Marcus drove up behind the car and stopped. The man had his back to Marcus’s car and continued adjusting the jack without turning around. The flashing emergency lights filled Marcus’s car with a pulsating maroon blush that had a peculiar ambience to it. He watched it reflect from his wife’s eyes for a moment. “Hand me the flashlight in the glove box. I’ll see if I can help.”

Jennifer found the flashlight, giving it to Marcus. She watched the man. “Why isn’t he looking our way? We’re not that far from him.”

“I don’t know. Like you said, he could be an older man.”

“I have to go to the bathroom,” Tiffany said.

“It won’t take long.
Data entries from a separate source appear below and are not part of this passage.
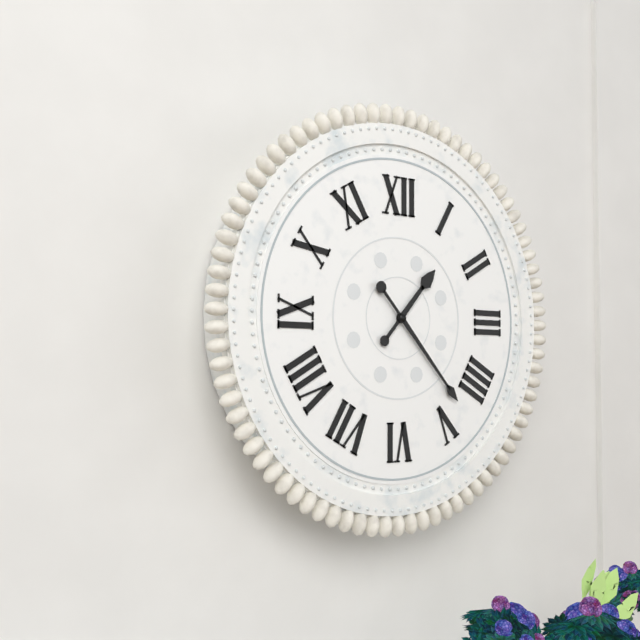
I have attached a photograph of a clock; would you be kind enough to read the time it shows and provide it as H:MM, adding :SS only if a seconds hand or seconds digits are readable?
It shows 1:23
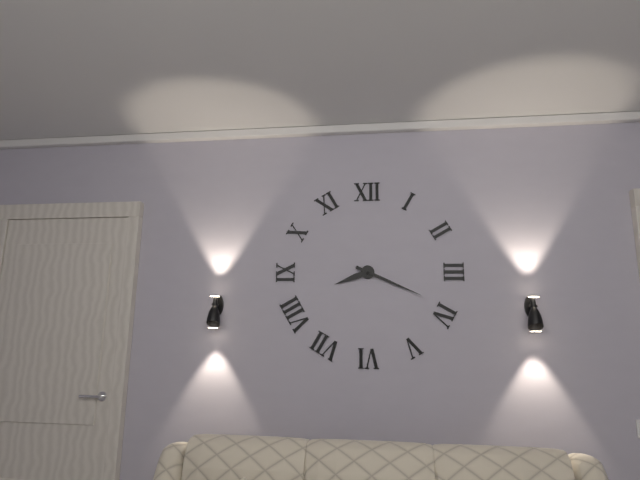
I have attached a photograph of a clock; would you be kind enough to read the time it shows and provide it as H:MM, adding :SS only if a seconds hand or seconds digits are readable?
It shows 8:19
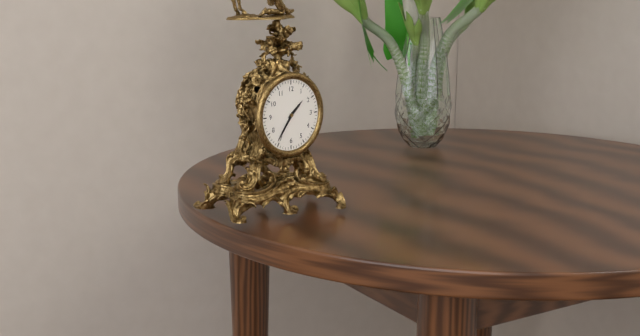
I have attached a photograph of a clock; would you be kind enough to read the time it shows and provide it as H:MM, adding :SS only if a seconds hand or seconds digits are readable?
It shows 1:36
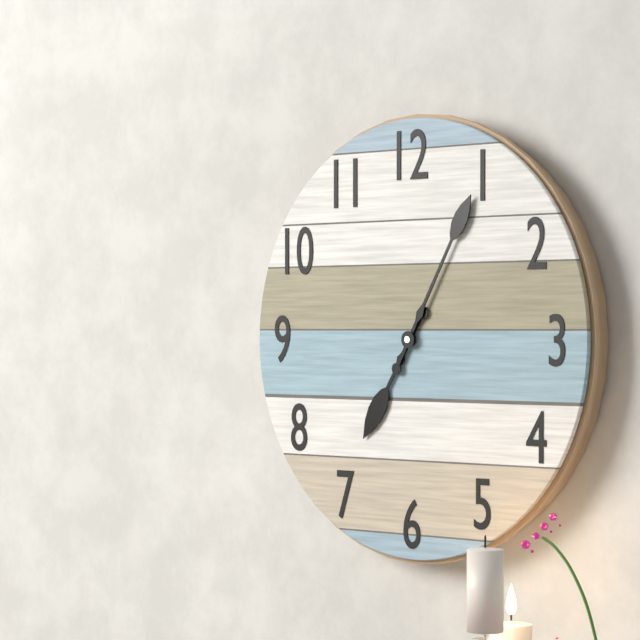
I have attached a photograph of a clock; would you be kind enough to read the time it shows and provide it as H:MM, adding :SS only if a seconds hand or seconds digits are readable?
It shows 7:05
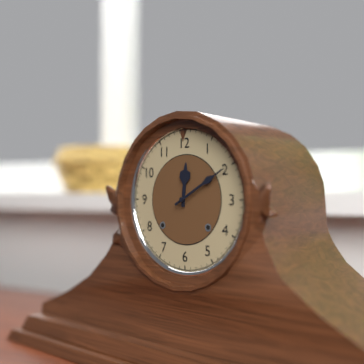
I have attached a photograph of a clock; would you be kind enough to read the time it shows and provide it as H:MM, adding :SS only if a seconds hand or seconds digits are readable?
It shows 12:10
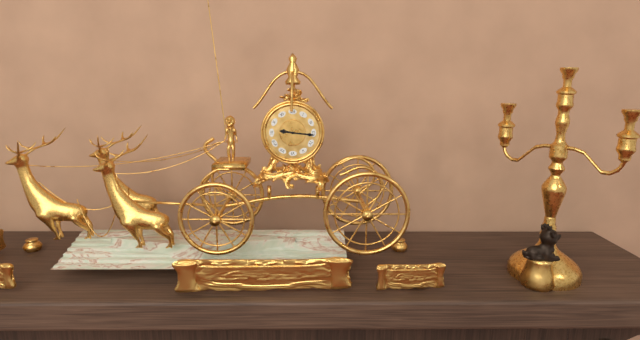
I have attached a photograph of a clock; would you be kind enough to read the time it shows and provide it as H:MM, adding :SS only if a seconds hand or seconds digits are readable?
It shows 9:16
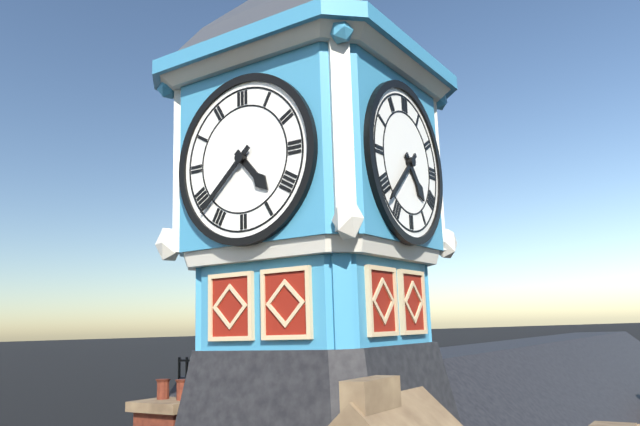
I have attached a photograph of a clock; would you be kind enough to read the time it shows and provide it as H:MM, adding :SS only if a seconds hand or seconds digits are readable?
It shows 4:38
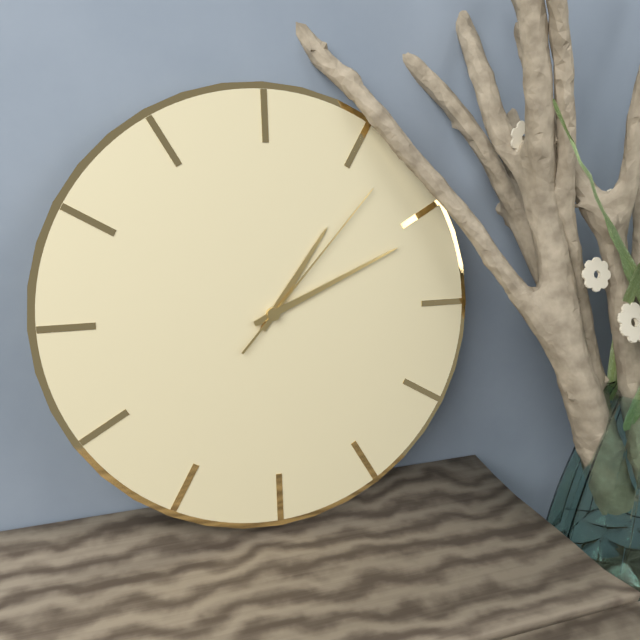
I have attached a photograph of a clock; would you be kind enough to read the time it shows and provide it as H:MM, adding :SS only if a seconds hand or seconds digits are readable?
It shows 1:11:07
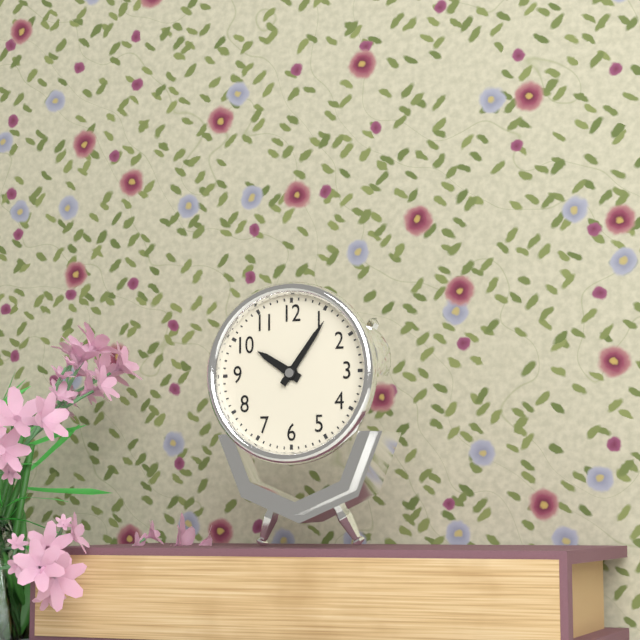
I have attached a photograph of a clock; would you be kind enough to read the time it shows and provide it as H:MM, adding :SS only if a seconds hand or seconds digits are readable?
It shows 10:06
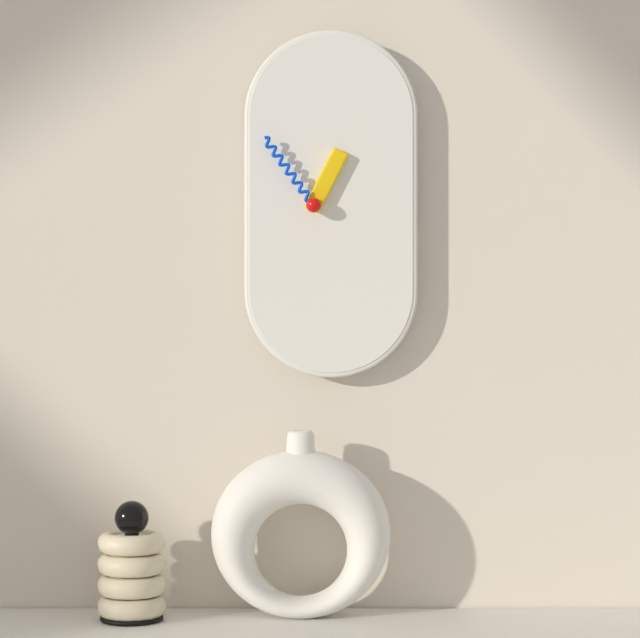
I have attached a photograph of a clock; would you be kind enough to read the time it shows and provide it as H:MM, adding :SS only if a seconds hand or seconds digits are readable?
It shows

Daddy’s just going to see if that man needs some help.”

“Lock the door behind me,” Marcus said, putting the transmission in park and getting out. The rain was now a mist. He switched on the flashlight and walked toward the parked car. The man crouched next to the left rear wheel, wearing a dark coat, hood covering his head, his back to Marcus. Thunder rolled in the valley and lightning crisscrossed the sky, the Blue Ridge Mountains a backdrop of mauve and dark purple.

Marcus felt something wasn’t right. He could see that the man’s car wasn’t lower at one end because of a flat tire. The man slowly stood and turned around, the hood of his raincoat pulled forward over his head, face cast in dark shadow, fog rising out of the valley and crawling toward them.

“Thought you could use some light,” Marcus said, shining the flashlight on the tire. It was perfectly inflated. The jack wasn’t engaged under the truck.

“You’re a good Samaritan.” The man’s voice sounded distant, and it carried a dialect he didn’t recognize, perhaps from living in different places.

“In this weather, figured you could use help,” Marcus said, keeping the direct glare of the light toward the man’s feet. “You don’t have a flat. What’s the trouble?”

The man said nothing for a moment. He reached inside his coat pocket, pulled out a small cigar and lit it. A red flame illuminated unblinking black eyes. Even in the dark, Marcus could feel the apathy, the veiled contempt from the man’s eyes.

“Trouble?” asked the man, the ruby tip of the cigar burning, the smoke mixing with the fog. “I believe you’re the trouble.”

“I’ll be on my way.” Marcus backed up, not turning around, his senses acute. He could hear drips of water against the car, ticking of the engine, a diesel moaning over the mountain, and a gentle but fragile sound in the night — his daughter’s sneeze.